ただし、これには大きな条件がある。まず、公立図書館と学校図書館が整備され、公立図書館が学校図書館を支援できるだけの質と量を持っていること。専門職である司書がきちんと採用・配置されること。それから、今は充て職である司書教諭をやはり、専門で専任の学校図書館の職員とすること。そして、教員の養成過程で、図書館情報学をある程度入れることである。
綜合的な学習や調べ学習がなぜ大事かというと、日本がこれからしなければならないのは、もう、追いつくことではなく、一番手を走る人にならなければならないからである。
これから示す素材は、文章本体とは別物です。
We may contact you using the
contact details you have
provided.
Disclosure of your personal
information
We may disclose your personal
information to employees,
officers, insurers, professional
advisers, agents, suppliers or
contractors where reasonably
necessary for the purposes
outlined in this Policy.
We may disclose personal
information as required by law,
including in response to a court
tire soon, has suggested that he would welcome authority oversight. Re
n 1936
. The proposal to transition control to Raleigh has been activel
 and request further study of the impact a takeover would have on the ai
そこで必要なのは、構想力とか創造力である。そして、これらには、実は、地道な調査力とか実験力が必要なのだ。
なによりポイントは、「新しいものをつくる」ということである。だから、いわゆる試験ができる人というタイプではない。試験の場合、たとえどんなに難しくても答えはある。すでに誰かが解決しているのである。暗記ものの場合、もっと意味がない。インターネット・サイトや図書館を使えば、いくらでもすぐ調べられるのである。そんなになんでもかんでも内部記憶にする必要はない。また、暗記ものばかり試験すると、変化が激しいものは陳腐になるだけである。意味がない。
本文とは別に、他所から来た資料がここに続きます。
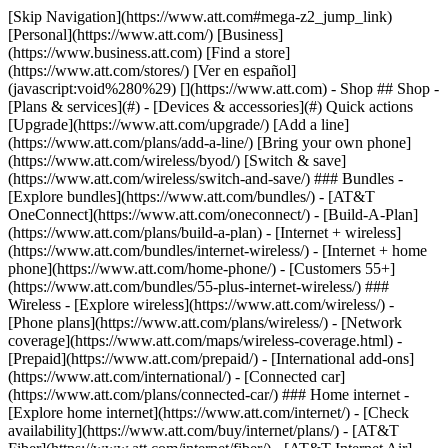
[Skip Navigation](https://www.att.com#mega-z2_jump_link) [Personal](https://www.att.com/) [Business](https://www.business.att.com) [Find a store](https://www.att.com/stores/) [Ver en español](javascript:void%280%29) [](https://www.att.com) - Shop ## Shop - [Plans & services](#) - [Devices & accessories](#) Quick actions [Upgrade](https://www.att.com/upgrade/) [Add a line](https://www.att.com/plans/add-a-line/) [Bring your own phone](https://www.att.com/wireless/byod/) [Switch & save](https://www.att.com/wireless/switch-and-save/) ### Bundles - [Explore bundles](https://www.att.com/bundles/) - [AT&T OneConnect](https://www.att.com/oneconnect/) - [Build-A-Plan](https://www.att.com/plans/build-a-plan) - [Internet + wireless](https://www.att.com/bundles/internet-wireless/) - [Internet + home phone](https://www.att.com/home-phone/) - [Customers 55+](https://www.att.com/bundles/55-plus-internet-wireless/) ### Wireless - [Explore wireless](https://www.att.com/wireless/) - [Phone plans](https://www.att.com/plans/wireless/) - [Network coverage](https://www.att.com/maps/wireless-coverage.html) - [Prepaid](https://www.att.com/prepaid/) - [International add-ons](https://www.att.com/international/) - [Connected car](https://www.att.com/plans/connected-car/) ### Home internet - [Explore home internet](https://www.att.com/internet/) - [Check availability](https://www.att.com/buy/internet/plans/) - [AT&T Fiber](https://www.att.com/internet/fiber/) - [AT&T Internet Air](https://www.att.com/internet/internet-air/) - [Home phone](https://www.att.com/home-phone/services/) [__Save big on everything__ __back-to-school__ \ Shop deals](https://www.att.com/deals/back-to-school/) New arrivals [Samsung Galaxy Z Fold8](https://www.att.com/buy/phones/samsung-galaxy-z-fold8.html) [iPhone 17 Pro](https://www.att.com/buy/phones/apple-iphone-17-pro.html) [AirPods Pro 3](https://www.att.com/buy/accessories/Headphones/apple-airpods-pro-3.html) [Google Pixel 10 Pro](https://www.att.com/buy/phones/google-pixel-10-pro.html) ### Devices - [Phones](https://www.att.com/buy/phones/) - [Prepaid phones](https://www.att.com/buy/prepaid-phones/) - [Tablets](https://www.att.com/buy/tablets/) - [Smartwatches](https://www.att.com/buy/wearables/) - [AT&T Certified Pre-Owned](https://www.att.com/buy/phones/browse/att-certified-preowned) ### Accessories - [Shop all accessories](https://www.att.com/accessories/) - [Cases](https://www.att.com/buy/accessories/browse/cases/) - [Chargers](https://www.att.com/buy/accessories/browse/chargers/) - [Screen protectors](https://www.att.com/buy/accessories/browse/screen-protectors/) - [Headphones](https://www.att.com/buy/accessories/browse/headphones/) ### Brands - [Apple](https://www.att.com/buy/phones/browse/apple/) - [Samsung](https://www.att.com/buy/phones/browse/samsung/) - [Motorola](https://www.att.com/buy/phones/browse/motorola/) - [Google](https://www.att.com/buy/phones/browse/google/) - [Meta](https://www.att.com/buy/accessories/browse/all/meta/) [__Get the new Samsung Galaxy Z Fold8 for $0 with eligible trade-in__ \ Preorder](https://www.att.com/buy/phones/samsung-galaxy-z-fold8.html) - Deals ## Deals - [New & featured](#) - [Customer discounts](#) Featured [Shop all deals](https://www.att.com/deals/) [Wireless deals](https://www.att.com/deals/cell-phone-deals/) [Internet deals](https://www.att.com/deals/internet/) [Trade-in offers](https://www.att.com/buy/phones/browse/tradeinoffer/) [No trade-in offers](https://www.att.com/buy/phones/browse/nontradeinoffer/) ### Trending deals - [Samsung Galaxy](https://www.att.com/buy/phones/browse/samsung_hasdeals_value_nontradeinoffer_tradeinoffer/) - [Apple iPhone](https://www.att.com/buy/phones/browse/apple_hasdeals_value_nontradeinoffer_tradeinoffer/) - [Under $50](https://www.att.com/buy/accessories/browse/all/price-range-25-50_price-range-5-25_5-and-under/) - [Back-to-school deals](https://www.att.com/deals/back-to-school/) ### Device & accessory deals - [Phones](https://www.att.com/buy/phones/browse/hasdeals_value_nontradeinoffer_tradeinoffer/) - [Prepaid phones](https://www.att.com/buy/prepaid-phones/browse/hasdeals/) - [Tablets](https://www.att.com/buy/tablets/browse/hasdeals_nontradeinoffer/) - [Smartwatches](https://www.att.com/buy/wearables/browse/hasdeals_nontradeinoffer/) - [Accessory deals](https://www.att.com/buy/accessories/browse/all/deals/) ### Subscriptions - [AT&T OneConnect](https://www.att.com/oneconnect/) [__Switch to AT&T and learn how to get up to $800/line to break your contract__ \ Shop now](https://www.att.com/buy/phones/) ### Discounts by occupation - [Business employees](https://www.att.com/verification/signaturehub/#employment) - [Military & veterans](https://www.att.com/offers/discount-program/military-discount/) - [Teachers](https://www.att.com/offers/discount-program/teacher/) - [Nurses & physicians](https://www.att.com/verification/signaturehub/#medical) - [Active responders](https://www.att.com/firstnetandfamily/) ### Discounts by affiliation - [Customers 55+](https://www.att.com/verification/signaturehub/#age) - [Retired responders](https://www.att.com/offers/discount-program/retired-responders/) - [Union workers](https://www.att.com/offers/discount-program/union-discount/) - [Students](https://www.att.com/verification/signaturehub/#student) ### Partner savings - [Credit card discount](https://www.att.com/deals/att-points-plus-citi/) - [&More Benefits](https://andmorebenefits.att.com/root-discovery) [__Teachers: Save up to $150/line and up to 20% on plans__ \ Learn more](https://www.att.com/offers/discount-program/teacher/) - AT&T Difference ## AT&T Difference - [Our competitive edge](#) ### Why choose us - [AT&T Guarantee](https://www.att.com/why-att/guarantee/) - [Why AT&T](https://www.att.com/why-att/) - [AT&T vs. T-Mobile & Verizon](https://www.att.com/wireless/switch-and-save/#compare-us) - [AT&T Fiber vs. Spectrum & Xfinity](https://www.att.com/internet/fiber/#compare-us) - [Try AT&T for free](https://www.att.com/wireless/free-trial/) - [Switch & save](https://www.att.com/wireless/switch-and-save/) ### Exceptional coverage - [5G coverage map](https://www.att.com/maps/wireless-coverage.html) - [Fiber coverage map](https://www.att.com/internet/fiber/coverage-map/) [__America’s best guarantee__ \ Learn more](https://www.att.com/why-att/guarantee/) - Support ## Support - [Bill & account](#) - [Wireless](#) - [Internet](#) Quick actions [View all support](https://www.att.com/support/) [Go to my account](https://www.att.com/acctmgmt/overview) [Payment center](https://www.att.com/acctmgmt/mypaymentcenter) [Billing center](https://www.att.com/acctmgmt/billing/mybillingcenter) ### Bill & payments - [Understand your bill](https://www.att.com/support/my-account/understand-your-bill/) - [Find out why your bill changed](https://www.att.com/support/article/my-account/KM1051879/) - [Set up and manage AutoPay](https://www.att.com/acctmgmt/mypaymentcenter?intent=MANAGEAUTOPAY) - [View device installments](https://www.att.com/acctmgmt/payment/installmentplandetails) - [Pay without signing in](https://www.att.com/acctmgmt/fastpmt/fastpay) ### Account - [Change or reset password](https://www.att.com/support/article/my-account/KM1008941/) - [Add or remove accounts](https://www.att.com/support/article/my-account/KM1008925/) - [Move internet service](https://www.att.com/help/moving/) - [View my orders and claims](https://www.att.com/orders/history) - [More account help](https://www.att.com/support/my-account/) [__America’s best guarantee__ \ Learn more](https://www.att.com/why-att/guarantee/) Quick actions [Manage my wireless service](https://www.att.com/acctmgmt/mywireless) [Track my order](https://www.att.com/orders/history) [Add AT&T International Day Pass](https://www.att.com/acctmgmt/signin?intent=DEEPLINK&soc=IRRLHDF&level=CAT&source=ILC242589969&wtExtndSource=Megamenu) ### My device - [Check my usage](https://www.att.com/acctmgmt/usage/mysummary) - [Manage add-ons](https://www.att.com/acctmgmt/wireless/manage-addon) - [Change my plan](https://www.att.com/acctmgmt/mywireless/manageplan/) - [Add a line](https://www.att.com/buy/postpaid/?wlsfi=AL) - [Check upgrade eligibility](https://www.att.com/buy/postpaid/?wlsfi=up) - [Activate a wireless device](https://www.att.com/support/how-to/wireless/get-started/) ### Device options - [Manage eSIM](https://www.att.com/acctmgmt/wireless/manage-esim) - [Suspend wireless service](https://www.att.com/acctmgmt/wireless/suspend) - [Transfer a number to AT&T](https://www.att.com/acctmgmt/wireless/transfer-number) - [Change phone number](https://www.att.com/acctmgmt/wireless/change-number) - [Unlock a device](https://www.att.com/acctmgmt/wireless/device-unlock) ### Wireless help - [Check for outages](https://www.att.com/outages/) - [Use device hotspot](https://www.att.com/support/article/wireless/KM1009376/) - [Device protection & warranty](https://www.att.com/support/device-protection-warranty/) - [More wireless help](https://www.att.com/support/wireless/) [__America’s best guarantee__ \ Learn more](https://www.att.com/why-att/guarantee/) Quick actions [Manage my internet service](https://www.att.com/acctmgmt/myinternet) [Track my order](https://www.att.com/orders/history) [Get help moving](https://www.att.com/help/moving/) ### Equipment - [Restart a gateway](https://www.att.com/support/article/u-verse-high-speed-internet/KM1010361/) - [Find Wi-Fi info](https://www.att.com/support/article/internet/KM1203150/) - [Run inter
試験をするにしても、これからは、会場を図書館として、どの資料を使っても、また、友達と相談してもいいということにすればいい。そして、そういうのに相応しい問題を出せばよいのだ。これでもというより、これの方が本当の力は実は判明する。
綜合的な学習で課題を出されて、自動販売機のようにガチャンと出てくる答えを期待されて、児童・生徒にたくさん質問されたが、綜合的な学習をしているのは、当人ではなく親、いや、私たち図書館職員だった。そういう意味では、私たちの訓練にはなったけど、当人たちには何にもなっていない。
本当は、綜合的な学習など、答えは出なくていいのだ。過程が大事である。その過程を安易に他人に任せてしまっているのである。もう、深刻なほど、知的でない。考えるということをしない。学力の基礎は考える力である。当たり前だが。
だけど、何もわかっていない人に考えろと言っても考えられない。問題−答えという連鎖がしみついている人には駄目なのだ。
私がもし、教師なら、逆のことをやらせる。つまり、答えを先に与えておいて、問題なり課題なりをつくってくれということである。こっちの方がはるかに頭の力を試すことができる。また、答えはひとつでも問題は多様に設定できるから、それぞれの個性や独創性も見ることができる。答えがひとつの問題を出すというのは、その時点で画一化しているのだ。これからの知価社会では、画一化はむしろ有害である。その点、国民自体がもっと自覚しないといけない。